Emmerson’s picture is not a very good one, although recognizable. It was taken in 1880.

      If Superintendent Thomas Byrnes had written his book about famous professional crimes rather than criminals, the October 27, 1878 robbery of the Manhattan Savings Institution would likely have been his centerpiece. Not only did it involve several of the most skilled, veteran thieves of the age, but the planning of the crime involved mastermind George Leslie, who was murdered before the attempt was finally made; and the consequences of the robbery had lasting effects on the careers of all involved. It was never fully revealed; and so it was talked about and rehashed for a generation.
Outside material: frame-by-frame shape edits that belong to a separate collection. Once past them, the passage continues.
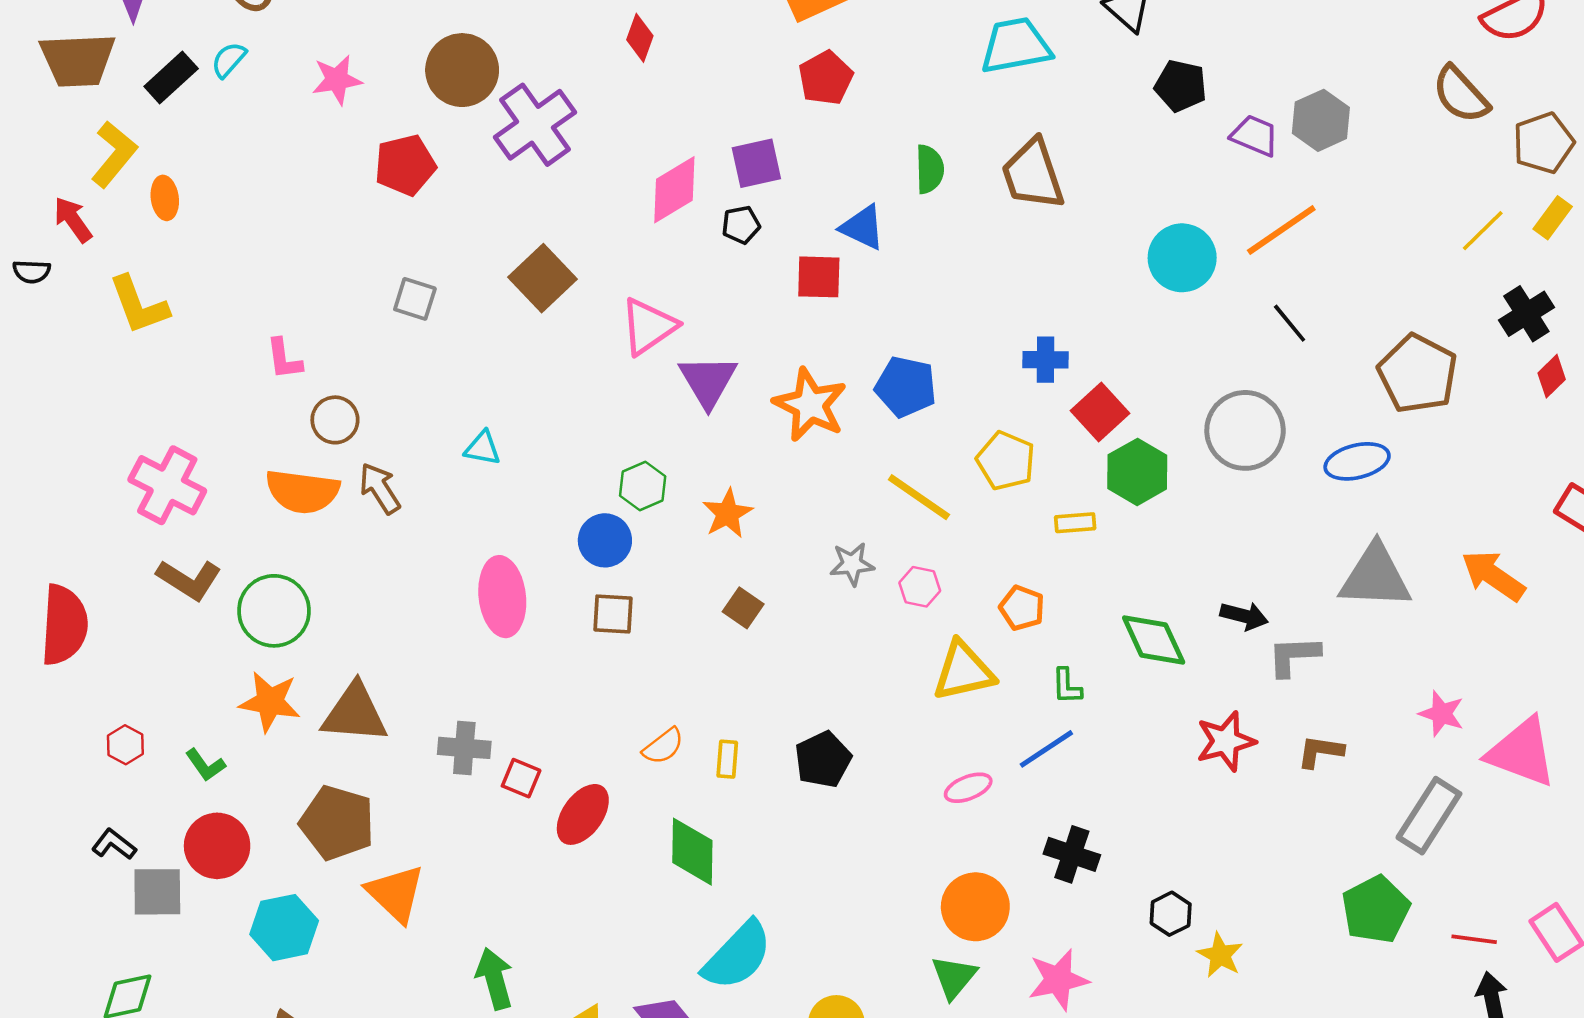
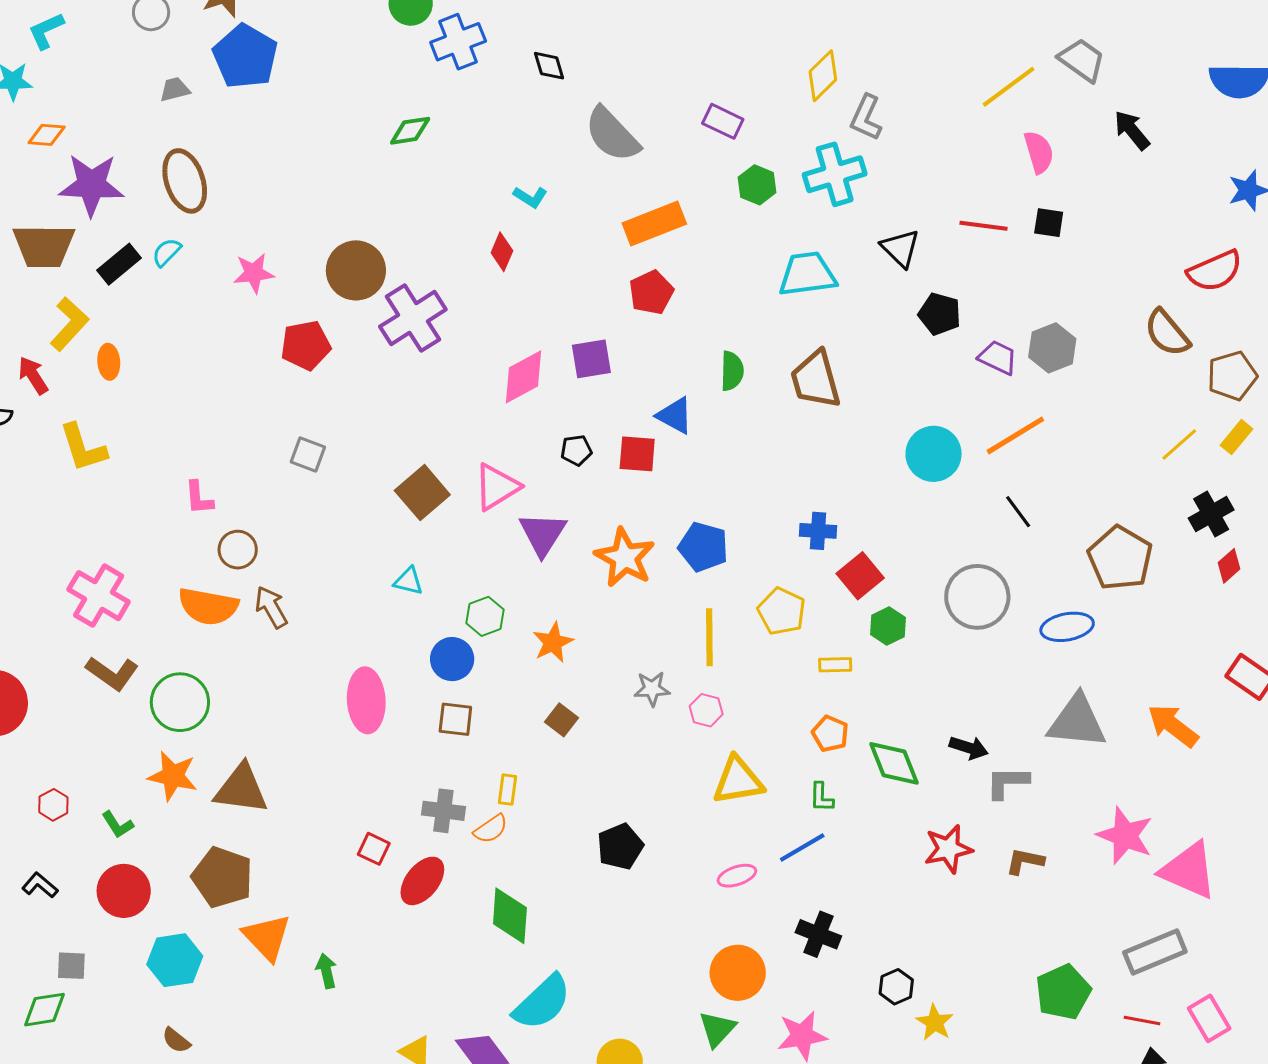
black pentagon: (741, 225) -> (576, 450), moved
brown square: (542, 278) -> (422, 493), moved
cyan triangle: (483, 448) -> (408, 581), moved
green hexagon: (1137, 472) -> (888, 626), size x0.7
yellow line: (919, 497) -> (709, 637), turned 52
orange pentagon: (1022, 608) -> (830, 734), moved
pink star: (1442, 714) -> (1125, 836), size x1.5
gray cross: (464, 748) -> (443, 811), moved
yellow rectangle: (727, 759) -> (507, 790), moved
gray rectangle: (1429, 816) -> (1155, 952), moved, turned 32
gray square: (157, 892) -> (71, 966), moved, size x0.7
green arrow: (495, 979) -> (326, 971), moved, size x0.7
      Banjo Pete Ellis’s adult life centered around the Manhattan Savings Institution robbery, and he died an old man in the company of others involved in that crime. Byrnes was correct about Pete’s real name, but off the mark about his origins. He was born near Kennebunkport, Maine to Thomas and Sophia Ellis, who maintained a large family that dispersed during the Civil War years. Pete Ellis joined the 1st Maine Volunteers in 1864 as a sharpshooter, and saw nine months of action, rising from a private to a corporal.

      After the war, Ellis gravitated toward Philadelphia and New York, and by all accounts he became a minstrel performer, eventually joining a famous minstrel act, Sam Devere’s company. There’s no evidence that Ellis ever rose to the level of being a billed name. Devere happened to have an apartment in New York next to the budding criminal genius, George L. Leslie, and the two often socialized together. It can be assumed that it was through Devere that Pete Ellis was introduced to George Leslie; and through Leslie, to Marm Mandelbaum and other veteran bank thieves, like Jimmy Hope and Abe Coakley.

      Pete was said to have been in on the 1869 Ocean National Bank robbery in New York, organized by Leslie and Mark Shinburn, and executed by Jimmy Hope, Abe Coakley, Johnny Dobbs, Shang Draper, and Red Leary. Pete’s name was never associated with this crime until years later.

      In Byrnes’ entry for thief Dave Cummings, Byrnes mentions that Banjo Pete and George Leslie joined Cummings for an 1873 robbery of a bank in Macon, Georgia; and that they were arrested in Washington, D.C. and forced to return the $50,000 taken. This event can not be found in any newspaper archives.

      Pete and Abe Coakley were arrested by Byrnes in Philadelphia in April, 1880, for the Manhattan Savings Institution robbery of 1878. Byrnes had been under intense pressure to make more arrests in the case, and knowing that elements of the Philadelphia police were protecting Jimmy Hope, he took the drastic measure of making the arrest of Coakley and Ellis himself while in Philadelphia, accompanied by a local officer he trusted. Ellis was identified as the man who carried deposit boxes from the vault; though years later, Sophie Lyons wrote that Pete’s role had been to put on the fake whiskers and imitate the night watchman. When arrested, newspapers commented that Ellis had no known history. After being detained for five months in the Tombs (New York City’s Detention Center), Ellis was released.

      According to Byrnes, Ellis committed a string of robberies between 1881 and 1883 with John Nugent (an ex-policeman also involved with the Manhattan Savings job) and Ned Farrelly. However, the only time he was caught was in July, 1883, when he, Nugent, and Farrelly attacked a bank cashier transporting a satchel of money while he was seating himself on a train in Hoboken, New Jersey.

      Pete Ellis received ten years in New Jersey’s State Prison for this crime, and the public never heard from him again. After his release in the late 1890s, Pete returned to New York City and in 1898 married Jimmy Hope’s daughter, Ellen “Nellie” Hope. In 1900, he listed his occupation as “dry goods.” In 1910, he was an agent for the water company, and lived in the same house with Jimmy Hope’s sons, Johnny and Harry–a situation that continued for many years, until Pete’s death in 1919 at about 75 years of age. By that time, Pete had been the de facto leader of the Hope family for a dozen years, model citizens all.